Saved entries
*** Begin section ***

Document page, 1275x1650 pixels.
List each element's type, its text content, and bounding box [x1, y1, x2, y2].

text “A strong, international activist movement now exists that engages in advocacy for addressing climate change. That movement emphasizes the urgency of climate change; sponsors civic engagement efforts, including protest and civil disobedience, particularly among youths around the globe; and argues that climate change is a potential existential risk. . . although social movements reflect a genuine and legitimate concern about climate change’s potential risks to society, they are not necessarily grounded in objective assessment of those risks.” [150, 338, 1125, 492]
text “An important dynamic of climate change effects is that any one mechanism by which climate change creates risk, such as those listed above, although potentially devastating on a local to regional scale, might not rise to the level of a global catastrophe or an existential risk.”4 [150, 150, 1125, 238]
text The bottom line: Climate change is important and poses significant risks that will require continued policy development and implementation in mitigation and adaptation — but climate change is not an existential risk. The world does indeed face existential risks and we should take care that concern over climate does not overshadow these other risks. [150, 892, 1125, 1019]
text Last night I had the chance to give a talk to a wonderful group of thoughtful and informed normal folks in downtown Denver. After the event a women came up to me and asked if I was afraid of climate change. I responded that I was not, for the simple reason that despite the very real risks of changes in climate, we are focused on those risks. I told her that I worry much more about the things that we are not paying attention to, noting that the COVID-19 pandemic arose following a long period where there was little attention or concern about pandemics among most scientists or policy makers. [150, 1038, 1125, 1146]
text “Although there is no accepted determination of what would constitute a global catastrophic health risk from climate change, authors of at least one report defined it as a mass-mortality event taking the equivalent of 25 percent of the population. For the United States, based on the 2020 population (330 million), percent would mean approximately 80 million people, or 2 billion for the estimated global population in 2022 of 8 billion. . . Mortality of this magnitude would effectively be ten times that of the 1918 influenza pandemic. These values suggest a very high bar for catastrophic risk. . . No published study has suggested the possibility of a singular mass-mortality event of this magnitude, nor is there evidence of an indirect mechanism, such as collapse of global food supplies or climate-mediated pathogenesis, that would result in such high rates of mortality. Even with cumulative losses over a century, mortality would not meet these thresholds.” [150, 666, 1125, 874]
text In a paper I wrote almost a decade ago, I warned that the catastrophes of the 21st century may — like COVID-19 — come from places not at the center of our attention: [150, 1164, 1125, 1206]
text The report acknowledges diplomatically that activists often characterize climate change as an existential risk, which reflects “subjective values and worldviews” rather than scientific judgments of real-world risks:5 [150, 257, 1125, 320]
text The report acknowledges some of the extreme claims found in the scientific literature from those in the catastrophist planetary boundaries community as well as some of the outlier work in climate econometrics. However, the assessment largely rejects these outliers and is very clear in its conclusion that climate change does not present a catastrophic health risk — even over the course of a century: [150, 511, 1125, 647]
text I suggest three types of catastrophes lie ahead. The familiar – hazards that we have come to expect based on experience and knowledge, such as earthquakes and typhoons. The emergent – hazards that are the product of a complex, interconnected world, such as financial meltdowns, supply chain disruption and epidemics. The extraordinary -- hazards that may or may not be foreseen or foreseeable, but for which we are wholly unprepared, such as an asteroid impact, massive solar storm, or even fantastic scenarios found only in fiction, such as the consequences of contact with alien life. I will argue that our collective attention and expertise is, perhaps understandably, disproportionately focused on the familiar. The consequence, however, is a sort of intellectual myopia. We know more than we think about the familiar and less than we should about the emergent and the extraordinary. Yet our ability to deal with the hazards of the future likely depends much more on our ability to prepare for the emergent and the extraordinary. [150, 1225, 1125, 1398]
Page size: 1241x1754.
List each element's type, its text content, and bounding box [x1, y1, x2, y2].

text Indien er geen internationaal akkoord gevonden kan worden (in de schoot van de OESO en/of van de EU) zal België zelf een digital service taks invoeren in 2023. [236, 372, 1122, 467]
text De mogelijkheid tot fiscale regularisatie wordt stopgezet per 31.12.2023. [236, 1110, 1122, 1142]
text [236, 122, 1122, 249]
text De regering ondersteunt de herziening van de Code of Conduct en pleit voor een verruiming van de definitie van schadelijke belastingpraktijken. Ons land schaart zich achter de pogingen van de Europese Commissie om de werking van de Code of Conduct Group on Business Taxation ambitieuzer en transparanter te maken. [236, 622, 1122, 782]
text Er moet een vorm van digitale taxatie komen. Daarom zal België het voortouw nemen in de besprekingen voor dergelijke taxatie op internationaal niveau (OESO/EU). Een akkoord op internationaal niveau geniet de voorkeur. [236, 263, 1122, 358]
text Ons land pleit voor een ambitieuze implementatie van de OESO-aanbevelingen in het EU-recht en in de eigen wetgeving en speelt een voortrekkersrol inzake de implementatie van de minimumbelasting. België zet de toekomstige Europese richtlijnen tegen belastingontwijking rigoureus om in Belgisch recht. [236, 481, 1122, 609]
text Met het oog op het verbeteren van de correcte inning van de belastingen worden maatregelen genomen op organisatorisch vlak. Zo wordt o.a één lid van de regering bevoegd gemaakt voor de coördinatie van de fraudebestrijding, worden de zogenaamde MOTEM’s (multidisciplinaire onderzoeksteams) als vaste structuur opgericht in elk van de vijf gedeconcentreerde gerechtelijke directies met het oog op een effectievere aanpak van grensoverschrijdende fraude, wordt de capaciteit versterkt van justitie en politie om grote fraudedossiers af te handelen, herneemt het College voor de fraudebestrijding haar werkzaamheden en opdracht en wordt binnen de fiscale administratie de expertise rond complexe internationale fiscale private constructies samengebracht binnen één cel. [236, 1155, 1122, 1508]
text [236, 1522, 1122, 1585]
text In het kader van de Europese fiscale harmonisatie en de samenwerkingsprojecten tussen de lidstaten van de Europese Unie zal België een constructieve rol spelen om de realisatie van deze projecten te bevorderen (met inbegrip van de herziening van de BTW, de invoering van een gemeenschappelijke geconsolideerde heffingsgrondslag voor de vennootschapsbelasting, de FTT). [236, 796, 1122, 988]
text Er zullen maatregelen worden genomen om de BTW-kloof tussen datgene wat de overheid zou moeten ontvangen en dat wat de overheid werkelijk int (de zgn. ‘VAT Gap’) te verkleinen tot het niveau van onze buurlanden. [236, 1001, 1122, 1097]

*** End section ***

All lines of the data above that include the word "internationaal" must be shown.

• [RESULT OF THE TASK]:
text Indien er geen internationaal akkoord gevonden kan worden (in de schoot van de OESO en/of van de EU) zal België zelf een digital service taks invoeren in 2023. [236, 372, 1122, 467]
text Er moet een vorm van digitale taxatie komen. Daarom zal België het voortouw nemen in de besprekingen voor dergelijke taxatie op internationaal niveau (OESO/EU). Een akkoord op internationaal niveau geniet de voorkeur. [236, 263, 1122, 358]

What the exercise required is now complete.